Work instructions ->
Print the data exactly as written, line for line, and leave its pictures behind.

Data ->
Segment Open

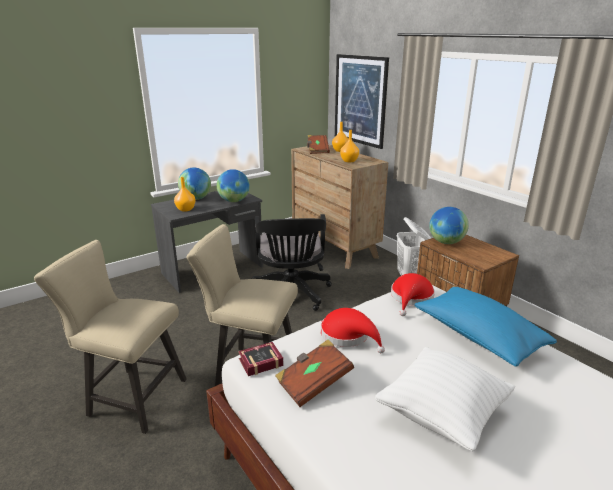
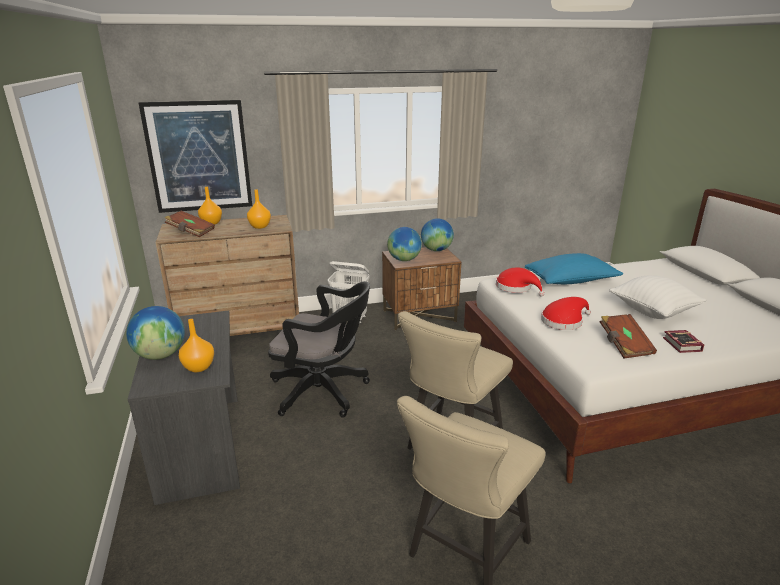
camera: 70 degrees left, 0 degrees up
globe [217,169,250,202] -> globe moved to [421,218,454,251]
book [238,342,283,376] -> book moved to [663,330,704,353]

Segment Closed

Output ->
camera: 70 degrees left, 0 degrees up
globe [217,169,250,202] -> globe moved to [421,218,454,251]
book [238,342,283,376] -> book moved to [663,330,704,353]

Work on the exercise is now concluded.